What is Tika? The announcement describes it as a one-stop shop for identifying, retrieving and parsing text and metadata from more than 1,200 file formats, such as HTML, PDF, images, OpenOffice, Microsoft Office, email and more:
Users and software applications use Apache Tika to explore the information landscape through flexible interfaces in Java, from the command line, REST-ful Web services, and also by consuming its functionality from a multitude of programming languages directly, including Python, .NET and C++. Tika defines a standard application programming interface (API) and makes use of existing libraries such Apache POI and PDFBox to detect and extract metadata and structured text content from various documents using existing parser libraries."
Tika Takes Off
Tika, which became an ASF Top-level Project in April of last year, has been tested in repositories with more than 500 million documents. Dan Crichton, Program Manager and Principal Computer Scientist, NASA Jet Propulsion Laboratory, says that NASA leverages Tika on several Earth science data system projects to help process hundreds of terabytes of scientific data in a variety of formats. Arjé Cahn, CTO of Hippo, explains that Hippo is exploring ways to enhance access to metadata in the Hippo CMS's navigation feature with Tika.
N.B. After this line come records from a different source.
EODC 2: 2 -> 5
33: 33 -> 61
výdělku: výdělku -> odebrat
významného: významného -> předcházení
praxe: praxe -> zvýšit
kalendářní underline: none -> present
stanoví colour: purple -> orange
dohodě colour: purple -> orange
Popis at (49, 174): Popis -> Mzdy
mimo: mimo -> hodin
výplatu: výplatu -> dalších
Tika is released under the Apache License v2.0, and the source code and documentation are available from the Apache website.
Tika in Action
This week, ApacheCon attendees can see Apache Tika v1.0 at the Content Technologies track on November 10. Chris Mattmann, a senior computer scientist at the NASA Jet Propulsion Laboratory, will lead the talk.
Mattmann, who co-wrote Tika in Action with Jukka L. Zitting, will no doubt be plugging his new book, too. The Manning Publications title is set to drop some time this month.